BioTechniques Molecular Biology Techniques Forums

[Squish]

I am new to this forum, so hopefully I am posting in the correct place, and hopefully I can find a solution to my incredibly complex problem.

I have recently started a new job and have been given a nested-qPCR project. A recipe for disaster - I think so! Here is the story (sorry for it's length). I am dealing with Fowl adenovirus (DNA virus) and Avian Influenza Matrix (RNA virus) and performing a one-step reverse transcription PCR on them in parallel with a random hexamers designed for our future next generation sequencing project. The r-t reaction does not appear to be working so my boss wants to know if we are getting any r-t or if it is just input nucleic acid. So I am taking my 50 ul reverse transcription pcr reaction and splitting it into three for DNase, RNase, and no treatment. Now this is done with Avian, Fowl and negative DNA, in triplicate, with all those treatments, open tubes of products in our template addition room. Then I take these treated reverse transcription/treated products and subjecting them to our highly sensitive real time PCR assay, and I am seeing contamination up the wazoo. I am filling almost an entire plate, with all the treatments, different sample types, and testing both sets with our Avian and Fowl primer-probe combinations.

I started out with a few contaminants, then repeated it with new reagents and got more contaminants. Each time I get more contamination in my negatives, which to me indicates environmental contamination. I have to set up the qPCR in the same spot as the original reverse transcription PCR. I have to use the same pipettors. My new boss thinks I can't pipette. He thinks I am useless. The more I repeat, the worse it gets, and I am trying to convince him that using this approach is not the way to test my abilities. I have been a lab tech for 20 years, doing diagnostic qPCR assays, and am highly proven in my ability. One thing I am concerned about is that he wants me to use an automatic multichannel pipettor, and I think this is the source. It is an 8-channel pipettor, and I am only using 6 tips, leaving two channels un-tipped, which I think could be aspirating and dispensing aerosols as I move across the plate. Is this even possible?

Help! I am at a loss, and need something to work or references to convince him that this is a recipe for disaster! Any suggestions would be greatly appreciated.

[relaxin]

Are you using filtered pipet tips? If yes, I do not think contamination can come through the two untipped channels.

Do you have an AirClean workstation to set up your PCR reagents? This will help to reduce contamination.

[Squish]

Yes I am using filtered tips as well as a PCR addition hood.

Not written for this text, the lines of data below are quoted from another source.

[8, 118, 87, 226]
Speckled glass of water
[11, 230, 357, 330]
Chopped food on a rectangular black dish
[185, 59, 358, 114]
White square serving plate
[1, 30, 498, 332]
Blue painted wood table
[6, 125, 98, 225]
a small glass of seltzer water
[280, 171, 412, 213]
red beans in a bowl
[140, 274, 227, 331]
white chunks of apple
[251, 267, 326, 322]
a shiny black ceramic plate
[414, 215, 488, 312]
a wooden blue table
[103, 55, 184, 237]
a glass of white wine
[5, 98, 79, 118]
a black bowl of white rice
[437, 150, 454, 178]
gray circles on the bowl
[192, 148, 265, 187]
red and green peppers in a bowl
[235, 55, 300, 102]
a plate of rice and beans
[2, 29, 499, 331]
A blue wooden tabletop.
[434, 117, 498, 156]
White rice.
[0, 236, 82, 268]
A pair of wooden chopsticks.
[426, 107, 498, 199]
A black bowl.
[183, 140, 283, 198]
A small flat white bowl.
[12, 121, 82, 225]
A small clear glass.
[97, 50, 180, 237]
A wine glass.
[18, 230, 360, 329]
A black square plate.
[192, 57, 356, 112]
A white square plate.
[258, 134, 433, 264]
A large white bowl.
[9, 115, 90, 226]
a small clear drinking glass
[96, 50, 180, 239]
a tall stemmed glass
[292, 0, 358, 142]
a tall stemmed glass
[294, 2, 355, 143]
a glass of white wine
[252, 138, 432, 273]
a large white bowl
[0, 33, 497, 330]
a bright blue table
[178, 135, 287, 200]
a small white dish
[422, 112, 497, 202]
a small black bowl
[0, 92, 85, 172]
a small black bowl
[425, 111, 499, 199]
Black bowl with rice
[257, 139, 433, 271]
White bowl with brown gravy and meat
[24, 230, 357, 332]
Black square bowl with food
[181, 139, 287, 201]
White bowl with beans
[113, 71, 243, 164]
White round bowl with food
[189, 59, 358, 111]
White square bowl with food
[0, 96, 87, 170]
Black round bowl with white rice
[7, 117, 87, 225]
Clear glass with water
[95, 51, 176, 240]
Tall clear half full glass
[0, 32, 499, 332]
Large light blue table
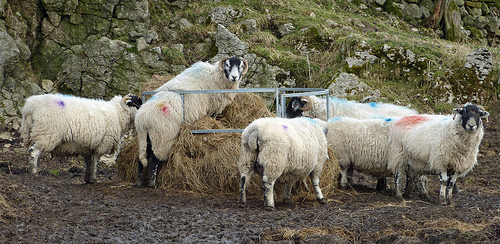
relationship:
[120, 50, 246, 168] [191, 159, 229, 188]
sheep on hay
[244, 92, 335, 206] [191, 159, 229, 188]
sheep eating hay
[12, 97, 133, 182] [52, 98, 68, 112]
sheep has dot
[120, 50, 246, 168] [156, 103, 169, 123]
sheep has dot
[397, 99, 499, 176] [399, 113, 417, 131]
sheep has dot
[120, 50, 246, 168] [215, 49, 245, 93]
sheep has face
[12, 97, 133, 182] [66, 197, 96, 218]
sheep of dirt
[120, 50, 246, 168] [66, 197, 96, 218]
sheep of dirt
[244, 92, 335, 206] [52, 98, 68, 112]
sheep of dot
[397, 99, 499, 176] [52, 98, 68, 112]
sheep of dot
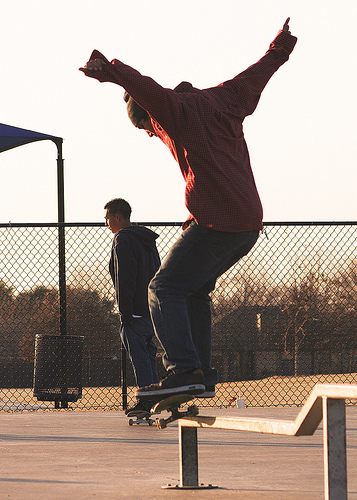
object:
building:
[211, 303, 357, 383]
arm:
[103, 54, 173, 122]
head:
[121, 90, 156, 137]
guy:
[74, 15, 299, 402]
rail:
[174, 381, 356, 500]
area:
[0, 406, 356, 499]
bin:
[30, 332, 84, 402]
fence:
[2, 217, 356, 413]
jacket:
[84, 29, 299, 237]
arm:
[220, 53, 284, 113]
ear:
[115, 213, 120, 221]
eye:
[106, 216, 110, 219]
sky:
[0, 0, 357, 287]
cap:
[123, 88, 147, 129]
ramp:
[176, 384, 356, 500]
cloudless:
[0, 0, 357, 222]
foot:
[132, 364, 205, 397]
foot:
[192, 381, 215, 397]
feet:
[134, 367, 205, 399]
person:
[104, 199, 162, 417]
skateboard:
[149, 392, 200, 431]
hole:
[292, 253, 299, 262]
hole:
[301, 258, 309, 266]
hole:
[315, 266, 324, 275]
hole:
[326, 253, 335, 262]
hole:
[294, 275, 303, 284]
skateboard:
[126, 407, 154, 427]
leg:
[147, 226, 224, 379]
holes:
[30, 329, 83, 401]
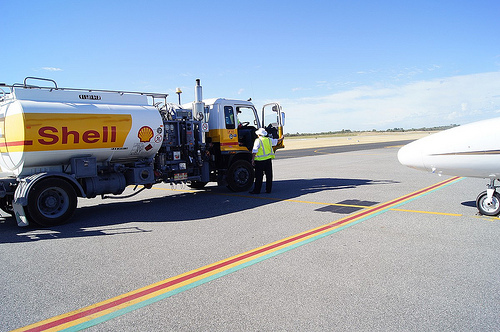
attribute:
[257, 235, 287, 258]
line — red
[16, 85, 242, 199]
truck — yellow, white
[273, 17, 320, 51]
sky — blue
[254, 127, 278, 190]
man — standing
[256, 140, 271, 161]
vest — gray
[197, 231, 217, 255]
ground — gray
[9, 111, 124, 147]
sign — red, shell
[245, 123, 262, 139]
hat — white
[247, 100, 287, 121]
door — open, ope, white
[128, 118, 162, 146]
logo — shell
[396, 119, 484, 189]
plane — white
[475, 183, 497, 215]
wheel — small, black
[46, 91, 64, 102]
top — white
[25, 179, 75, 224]
tire — black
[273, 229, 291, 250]
street — blue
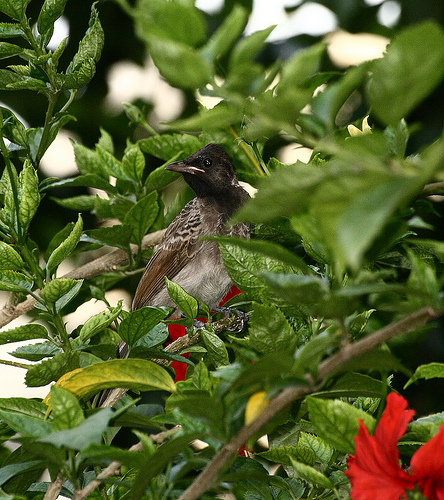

The problem with using the hood is that it is in a shared area, with 5 other labs, and the traffic in the hoods is constant all day long, so the UV never gets a chance to work (not that UV is very effective anyway) at destroying DNA. In addition, protocol for the lab (it is an accredited animal disease diagnostic testing laboratory) is to run the fan in the hood for 5 minutes to blow out any nucleic acid that might be lingering and then the hood is 'safe' to use. The problem I see with the blowing part is that the open bag of tip waste is sitting in the hood, the fan is blowing stuff all over the place (ie. my PCR product that I have reintroduced) and then I go in and set up my very sensitie real time PCR.

[mchlbrmn]

Maybe you could do some wells on the side with a clean, independent, single channel pippetor.
I couldn't understand exactly what you're doing, but if you are DNAsing after RT-PCR, you can't expect it to get rid of everything. DNAse treatment of RNA is known to help, but be imperfect in removal of all contaminating mammalian genomic DNA. I don't know about virus genome?
As another thought (possibly completely off base) if could there be an issue PCRing avian genes contaminating an avian enzyme (if that's the type of RT you're using)?
If you want to see if the RT works, and can't tell because DNA virus genome can PCR, can't you tell by PCRing RNA virus or host RNA genes, with primers that can't work on host genomic DNA? The Adenovirus is spliced, isn't it? so are the primers RNA specific (versus DNA genome)? (You probably know this stuff better than me, but I'm trying to brain storm all I can).
Do you have a control of virus free host DNA?
Is this with SYBR so you can see a melt curve?